START Input

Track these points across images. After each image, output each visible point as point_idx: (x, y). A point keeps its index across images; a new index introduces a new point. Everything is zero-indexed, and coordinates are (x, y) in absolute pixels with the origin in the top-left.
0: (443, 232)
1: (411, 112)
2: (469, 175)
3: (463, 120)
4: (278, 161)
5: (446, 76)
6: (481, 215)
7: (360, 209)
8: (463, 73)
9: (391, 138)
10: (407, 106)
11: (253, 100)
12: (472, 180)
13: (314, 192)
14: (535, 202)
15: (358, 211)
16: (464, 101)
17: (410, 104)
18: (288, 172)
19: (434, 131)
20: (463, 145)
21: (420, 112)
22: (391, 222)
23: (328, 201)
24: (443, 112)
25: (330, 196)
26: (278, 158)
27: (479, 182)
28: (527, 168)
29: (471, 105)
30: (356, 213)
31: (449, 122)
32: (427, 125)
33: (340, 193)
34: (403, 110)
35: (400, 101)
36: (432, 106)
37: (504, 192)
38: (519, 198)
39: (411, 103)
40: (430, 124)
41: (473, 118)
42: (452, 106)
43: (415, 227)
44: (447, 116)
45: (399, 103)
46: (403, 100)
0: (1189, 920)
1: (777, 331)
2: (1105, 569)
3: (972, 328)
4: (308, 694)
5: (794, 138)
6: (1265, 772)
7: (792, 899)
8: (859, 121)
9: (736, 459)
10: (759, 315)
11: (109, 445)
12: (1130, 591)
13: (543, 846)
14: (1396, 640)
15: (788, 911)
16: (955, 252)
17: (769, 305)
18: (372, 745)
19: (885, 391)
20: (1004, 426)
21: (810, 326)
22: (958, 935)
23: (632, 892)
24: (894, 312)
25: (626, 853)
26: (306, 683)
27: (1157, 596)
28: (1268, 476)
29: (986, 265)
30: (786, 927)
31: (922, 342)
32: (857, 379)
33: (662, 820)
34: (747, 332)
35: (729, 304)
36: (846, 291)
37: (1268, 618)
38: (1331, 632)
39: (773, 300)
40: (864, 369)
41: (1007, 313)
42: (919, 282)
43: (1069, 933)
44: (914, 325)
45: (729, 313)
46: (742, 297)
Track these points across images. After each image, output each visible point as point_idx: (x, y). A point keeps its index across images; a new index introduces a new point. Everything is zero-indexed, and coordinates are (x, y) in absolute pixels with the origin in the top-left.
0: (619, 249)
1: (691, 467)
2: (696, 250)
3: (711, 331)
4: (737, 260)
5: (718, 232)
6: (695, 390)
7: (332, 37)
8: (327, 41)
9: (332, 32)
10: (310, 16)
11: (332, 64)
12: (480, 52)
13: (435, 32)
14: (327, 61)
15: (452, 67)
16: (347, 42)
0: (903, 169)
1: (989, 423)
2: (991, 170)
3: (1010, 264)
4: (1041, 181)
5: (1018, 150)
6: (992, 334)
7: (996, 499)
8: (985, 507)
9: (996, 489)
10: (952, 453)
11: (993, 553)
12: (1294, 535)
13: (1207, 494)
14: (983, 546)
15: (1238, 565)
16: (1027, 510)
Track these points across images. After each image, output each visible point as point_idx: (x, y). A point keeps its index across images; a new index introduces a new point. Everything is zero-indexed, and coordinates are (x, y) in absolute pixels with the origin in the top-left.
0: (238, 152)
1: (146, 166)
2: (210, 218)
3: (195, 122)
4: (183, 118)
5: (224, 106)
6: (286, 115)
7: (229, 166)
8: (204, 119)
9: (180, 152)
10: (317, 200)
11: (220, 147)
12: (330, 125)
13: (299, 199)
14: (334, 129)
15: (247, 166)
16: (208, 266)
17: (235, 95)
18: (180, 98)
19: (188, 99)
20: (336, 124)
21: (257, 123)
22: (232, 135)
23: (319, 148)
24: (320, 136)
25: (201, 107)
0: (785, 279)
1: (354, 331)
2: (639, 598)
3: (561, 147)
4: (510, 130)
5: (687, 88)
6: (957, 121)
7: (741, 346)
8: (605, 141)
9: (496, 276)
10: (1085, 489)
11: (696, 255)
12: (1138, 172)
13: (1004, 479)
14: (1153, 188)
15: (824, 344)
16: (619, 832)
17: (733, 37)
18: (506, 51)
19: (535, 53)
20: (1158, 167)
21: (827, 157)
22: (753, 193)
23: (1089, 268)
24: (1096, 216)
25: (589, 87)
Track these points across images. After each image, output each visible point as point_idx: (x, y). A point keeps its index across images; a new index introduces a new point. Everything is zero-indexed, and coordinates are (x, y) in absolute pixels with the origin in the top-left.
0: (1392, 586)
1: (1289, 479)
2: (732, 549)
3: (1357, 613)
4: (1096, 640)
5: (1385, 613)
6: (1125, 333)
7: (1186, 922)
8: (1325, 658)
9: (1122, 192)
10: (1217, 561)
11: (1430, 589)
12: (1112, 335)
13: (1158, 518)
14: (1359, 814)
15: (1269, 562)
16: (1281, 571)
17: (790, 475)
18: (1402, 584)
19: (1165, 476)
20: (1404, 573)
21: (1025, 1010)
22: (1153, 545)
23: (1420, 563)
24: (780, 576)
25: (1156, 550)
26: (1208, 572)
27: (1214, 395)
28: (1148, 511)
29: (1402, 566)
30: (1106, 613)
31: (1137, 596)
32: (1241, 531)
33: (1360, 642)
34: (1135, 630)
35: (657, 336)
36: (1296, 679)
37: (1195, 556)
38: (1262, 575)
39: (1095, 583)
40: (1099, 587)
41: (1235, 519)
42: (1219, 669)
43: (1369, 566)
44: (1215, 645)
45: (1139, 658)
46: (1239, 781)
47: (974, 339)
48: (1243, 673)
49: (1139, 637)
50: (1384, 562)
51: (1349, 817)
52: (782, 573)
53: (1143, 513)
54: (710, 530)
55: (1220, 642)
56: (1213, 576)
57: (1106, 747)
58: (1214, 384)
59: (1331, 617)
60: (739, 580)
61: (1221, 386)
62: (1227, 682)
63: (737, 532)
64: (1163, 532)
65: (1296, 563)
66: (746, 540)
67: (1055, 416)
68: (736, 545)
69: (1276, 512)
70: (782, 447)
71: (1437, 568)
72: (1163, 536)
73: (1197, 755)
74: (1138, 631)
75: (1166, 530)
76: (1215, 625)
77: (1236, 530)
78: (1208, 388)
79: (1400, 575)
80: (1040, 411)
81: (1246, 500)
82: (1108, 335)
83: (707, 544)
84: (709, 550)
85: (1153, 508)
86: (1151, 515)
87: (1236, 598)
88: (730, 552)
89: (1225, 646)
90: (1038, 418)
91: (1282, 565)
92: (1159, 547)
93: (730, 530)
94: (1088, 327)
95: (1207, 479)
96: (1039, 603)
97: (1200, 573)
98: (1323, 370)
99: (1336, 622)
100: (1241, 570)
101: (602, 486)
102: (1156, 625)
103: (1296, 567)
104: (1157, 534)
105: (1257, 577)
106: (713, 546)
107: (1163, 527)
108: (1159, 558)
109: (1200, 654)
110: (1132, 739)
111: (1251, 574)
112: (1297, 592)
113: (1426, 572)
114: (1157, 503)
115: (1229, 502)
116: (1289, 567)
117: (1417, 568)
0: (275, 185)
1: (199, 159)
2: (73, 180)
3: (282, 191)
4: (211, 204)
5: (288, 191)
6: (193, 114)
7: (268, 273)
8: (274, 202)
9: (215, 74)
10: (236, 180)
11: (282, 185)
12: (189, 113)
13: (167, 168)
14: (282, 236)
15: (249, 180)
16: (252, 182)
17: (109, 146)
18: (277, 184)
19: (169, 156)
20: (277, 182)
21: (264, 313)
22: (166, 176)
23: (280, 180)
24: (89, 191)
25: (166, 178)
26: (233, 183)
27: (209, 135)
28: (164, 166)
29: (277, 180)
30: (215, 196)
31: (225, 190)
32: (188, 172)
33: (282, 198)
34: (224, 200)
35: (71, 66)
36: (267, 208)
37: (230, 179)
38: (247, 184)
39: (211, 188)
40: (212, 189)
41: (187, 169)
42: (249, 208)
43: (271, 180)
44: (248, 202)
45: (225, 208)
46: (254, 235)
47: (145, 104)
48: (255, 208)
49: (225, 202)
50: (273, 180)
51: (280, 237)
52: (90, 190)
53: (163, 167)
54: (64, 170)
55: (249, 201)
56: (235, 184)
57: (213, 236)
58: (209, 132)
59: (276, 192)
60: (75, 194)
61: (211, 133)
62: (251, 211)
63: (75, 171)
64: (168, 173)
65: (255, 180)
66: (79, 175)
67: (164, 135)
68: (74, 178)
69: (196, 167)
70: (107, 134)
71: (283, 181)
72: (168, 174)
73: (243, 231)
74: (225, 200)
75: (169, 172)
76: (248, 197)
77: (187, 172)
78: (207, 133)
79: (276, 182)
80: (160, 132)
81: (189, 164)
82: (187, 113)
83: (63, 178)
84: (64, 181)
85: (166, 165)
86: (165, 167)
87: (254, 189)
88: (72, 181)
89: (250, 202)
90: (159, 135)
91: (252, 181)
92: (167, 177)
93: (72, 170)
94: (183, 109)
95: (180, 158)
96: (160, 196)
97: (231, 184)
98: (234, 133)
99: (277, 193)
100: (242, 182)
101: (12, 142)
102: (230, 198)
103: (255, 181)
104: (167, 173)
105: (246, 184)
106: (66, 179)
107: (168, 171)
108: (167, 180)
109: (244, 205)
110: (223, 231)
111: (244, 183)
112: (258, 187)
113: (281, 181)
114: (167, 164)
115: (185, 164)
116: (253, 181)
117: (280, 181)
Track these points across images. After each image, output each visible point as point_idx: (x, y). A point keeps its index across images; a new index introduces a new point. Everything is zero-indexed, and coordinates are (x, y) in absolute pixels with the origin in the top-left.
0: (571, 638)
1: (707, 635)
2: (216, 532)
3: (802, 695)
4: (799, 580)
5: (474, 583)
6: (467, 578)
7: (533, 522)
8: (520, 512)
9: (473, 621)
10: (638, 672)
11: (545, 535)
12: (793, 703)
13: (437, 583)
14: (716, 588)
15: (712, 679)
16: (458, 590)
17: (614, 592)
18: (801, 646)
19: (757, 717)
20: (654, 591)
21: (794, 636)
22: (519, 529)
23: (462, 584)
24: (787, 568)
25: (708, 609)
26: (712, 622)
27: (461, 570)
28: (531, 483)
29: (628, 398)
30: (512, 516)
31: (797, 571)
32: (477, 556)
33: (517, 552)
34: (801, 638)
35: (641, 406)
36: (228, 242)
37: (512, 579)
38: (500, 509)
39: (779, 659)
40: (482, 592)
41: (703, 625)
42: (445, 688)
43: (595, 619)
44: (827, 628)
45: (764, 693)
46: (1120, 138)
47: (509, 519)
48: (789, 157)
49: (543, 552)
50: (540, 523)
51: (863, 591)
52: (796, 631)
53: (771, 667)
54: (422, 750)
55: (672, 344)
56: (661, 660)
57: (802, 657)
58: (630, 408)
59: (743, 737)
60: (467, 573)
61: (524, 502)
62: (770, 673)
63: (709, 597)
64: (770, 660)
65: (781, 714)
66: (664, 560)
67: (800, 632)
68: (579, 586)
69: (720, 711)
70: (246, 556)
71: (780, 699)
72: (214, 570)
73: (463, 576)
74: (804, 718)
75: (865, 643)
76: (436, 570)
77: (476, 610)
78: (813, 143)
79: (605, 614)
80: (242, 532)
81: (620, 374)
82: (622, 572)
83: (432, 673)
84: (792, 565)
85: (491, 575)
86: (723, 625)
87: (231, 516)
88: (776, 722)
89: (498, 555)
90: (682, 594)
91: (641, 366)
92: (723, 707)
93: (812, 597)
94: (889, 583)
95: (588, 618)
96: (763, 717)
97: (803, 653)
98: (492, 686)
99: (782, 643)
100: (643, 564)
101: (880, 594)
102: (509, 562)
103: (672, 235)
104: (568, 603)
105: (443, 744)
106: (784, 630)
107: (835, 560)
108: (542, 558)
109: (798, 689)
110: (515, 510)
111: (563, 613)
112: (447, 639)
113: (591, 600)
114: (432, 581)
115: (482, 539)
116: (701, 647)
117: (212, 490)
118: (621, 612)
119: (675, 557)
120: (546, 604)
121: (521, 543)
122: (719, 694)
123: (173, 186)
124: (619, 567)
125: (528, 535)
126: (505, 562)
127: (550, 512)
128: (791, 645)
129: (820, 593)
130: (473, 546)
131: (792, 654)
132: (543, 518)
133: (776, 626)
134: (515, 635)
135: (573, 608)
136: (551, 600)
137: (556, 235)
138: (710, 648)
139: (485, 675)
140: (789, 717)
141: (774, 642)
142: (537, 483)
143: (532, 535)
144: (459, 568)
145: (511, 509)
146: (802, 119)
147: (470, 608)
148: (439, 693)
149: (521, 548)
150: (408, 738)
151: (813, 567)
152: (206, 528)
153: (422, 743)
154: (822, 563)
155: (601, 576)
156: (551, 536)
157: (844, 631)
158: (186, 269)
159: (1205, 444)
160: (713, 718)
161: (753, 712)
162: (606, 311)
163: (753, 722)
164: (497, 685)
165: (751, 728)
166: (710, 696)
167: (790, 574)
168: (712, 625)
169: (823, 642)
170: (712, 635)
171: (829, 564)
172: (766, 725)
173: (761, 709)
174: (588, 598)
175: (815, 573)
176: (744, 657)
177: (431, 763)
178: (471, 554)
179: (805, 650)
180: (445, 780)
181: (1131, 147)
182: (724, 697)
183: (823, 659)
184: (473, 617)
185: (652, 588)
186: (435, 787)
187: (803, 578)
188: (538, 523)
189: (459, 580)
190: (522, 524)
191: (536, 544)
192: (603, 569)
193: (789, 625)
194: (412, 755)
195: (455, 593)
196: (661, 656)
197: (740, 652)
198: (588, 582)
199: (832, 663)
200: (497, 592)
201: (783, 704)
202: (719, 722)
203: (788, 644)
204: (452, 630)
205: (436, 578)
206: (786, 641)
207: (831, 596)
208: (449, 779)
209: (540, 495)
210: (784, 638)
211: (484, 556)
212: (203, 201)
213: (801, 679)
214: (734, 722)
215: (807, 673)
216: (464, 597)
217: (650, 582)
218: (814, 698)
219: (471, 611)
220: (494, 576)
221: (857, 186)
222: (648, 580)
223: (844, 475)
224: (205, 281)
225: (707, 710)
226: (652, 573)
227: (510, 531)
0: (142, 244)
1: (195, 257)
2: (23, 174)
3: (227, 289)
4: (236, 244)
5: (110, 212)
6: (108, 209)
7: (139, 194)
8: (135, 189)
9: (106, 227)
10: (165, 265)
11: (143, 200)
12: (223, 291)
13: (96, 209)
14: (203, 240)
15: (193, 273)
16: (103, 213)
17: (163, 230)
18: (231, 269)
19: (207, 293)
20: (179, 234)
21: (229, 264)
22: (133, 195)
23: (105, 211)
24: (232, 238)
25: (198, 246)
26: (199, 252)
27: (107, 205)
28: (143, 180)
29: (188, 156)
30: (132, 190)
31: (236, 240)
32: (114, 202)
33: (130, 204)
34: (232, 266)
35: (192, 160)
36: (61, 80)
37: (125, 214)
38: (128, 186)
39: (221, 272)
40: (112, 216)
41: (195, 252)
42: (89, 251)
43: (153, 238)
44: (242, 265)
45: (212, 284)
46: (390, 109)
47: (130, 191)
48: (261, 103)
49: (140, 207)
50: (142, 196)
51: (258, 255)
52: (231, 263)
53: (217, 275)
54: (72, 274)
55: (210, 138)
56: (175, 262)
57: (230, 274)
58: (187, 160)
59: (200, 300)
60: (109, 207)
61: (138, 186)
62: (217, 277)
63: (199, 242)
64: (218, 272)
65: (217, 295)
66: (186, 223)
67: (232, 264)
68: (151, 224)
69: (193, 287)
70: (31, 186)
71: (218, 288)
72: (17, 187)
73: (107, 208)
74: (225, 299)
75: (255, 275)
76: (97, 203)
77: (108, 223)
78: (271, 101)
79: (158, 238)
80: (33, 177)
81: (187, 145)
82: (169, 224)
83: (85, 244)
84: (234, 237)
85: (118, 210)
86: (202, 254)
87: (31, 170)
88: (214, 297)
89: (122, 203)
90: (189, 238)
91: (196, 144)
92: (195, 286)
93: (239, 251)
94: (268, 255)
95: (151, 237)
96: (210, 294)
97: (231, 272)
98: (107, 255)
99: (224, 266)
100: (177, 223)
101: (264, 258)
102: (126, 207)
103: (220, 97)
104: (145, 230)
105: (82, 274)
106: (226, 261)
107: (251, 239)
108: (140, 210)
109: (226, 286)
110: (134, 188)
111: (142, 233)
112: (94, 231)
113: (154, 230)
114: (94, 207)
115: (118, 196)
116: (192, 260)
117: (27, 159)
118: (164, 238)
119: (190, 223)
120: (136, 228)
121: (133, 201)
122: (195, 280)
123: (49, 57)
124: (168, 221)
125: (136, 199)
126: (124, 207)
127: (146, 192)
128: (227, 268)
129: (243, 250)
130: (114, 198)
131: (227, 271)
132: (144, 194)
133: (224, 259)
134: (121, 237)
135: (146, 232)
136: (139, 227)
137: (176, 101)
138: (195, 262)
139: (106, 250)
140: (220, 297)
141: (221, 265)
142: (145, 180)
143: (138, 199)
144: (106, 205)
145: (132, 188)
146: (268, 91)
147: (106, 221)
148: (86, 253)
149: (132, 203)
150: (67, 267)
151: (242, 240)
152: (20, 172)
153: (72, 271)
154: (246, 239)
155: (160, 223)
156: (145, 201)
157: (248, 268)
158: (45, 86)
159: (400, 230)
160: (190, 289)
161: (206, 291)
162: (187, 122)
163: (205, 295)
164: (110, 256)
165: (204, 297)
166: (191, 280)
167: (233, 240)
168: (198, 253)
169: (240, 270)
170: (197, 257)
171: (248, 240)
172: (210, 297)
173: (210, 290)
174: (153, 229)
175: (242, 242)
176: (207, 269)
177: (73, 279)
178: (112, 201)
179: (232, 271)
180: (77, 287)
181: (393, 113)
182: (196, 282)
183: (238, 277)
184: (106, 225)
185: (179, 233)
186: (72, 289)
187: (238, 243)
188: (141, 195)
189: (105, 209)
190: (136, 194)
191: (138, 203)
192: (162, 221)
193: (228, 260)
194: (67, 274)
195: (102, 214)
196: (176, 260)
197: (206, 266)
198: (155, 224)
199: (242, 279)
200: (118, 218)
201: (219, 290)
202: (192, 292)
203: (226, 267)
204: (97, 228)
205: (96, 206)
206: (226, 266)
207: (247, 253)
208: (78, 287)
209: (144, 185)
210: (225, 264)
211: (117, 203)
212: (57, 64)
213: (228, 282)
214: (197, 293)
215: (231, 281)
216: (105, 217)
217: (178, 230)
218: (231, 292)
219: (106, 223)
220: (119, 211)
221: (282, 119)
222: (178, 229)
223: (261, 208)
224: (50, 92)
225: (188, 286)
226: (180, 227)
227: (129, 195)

END Input

Edit the material from its start through the line containing "25: (330, 196)", changing "zero-indexed" to "zero-based" and keeping everything else the same. Give back only those lines.

* Answer area *
Track these points across images. After each image, output each visible point as point_idx: (x, y). A point keeps its index across images; a new index introduces a new point. Everything is zero-based, and coordinates are (x, y) in absolute pixels with the origin in the top-left.
0: (443, 232)
1: (411, 112)
2: (469, 175)
3: (463, 120)
4: (278, 161)
5: (446, 76)
6: (481, 215)
7: (360, 209)
8: (463, 73)
9: (391, 138)
10: (407, 106)
11: (253, 100)
12: (472, 180)
13: (314, 192)
14: (535, 202)
15: (358, 211)
16: (464, 101)
17: (410, 104)
18: (288, 172)
19: (434, 131)
20: (463, 145)
21: (420, 112)
22: (391, 222)
23: (328, 201)
24: (443, 112)
25: (330, 196)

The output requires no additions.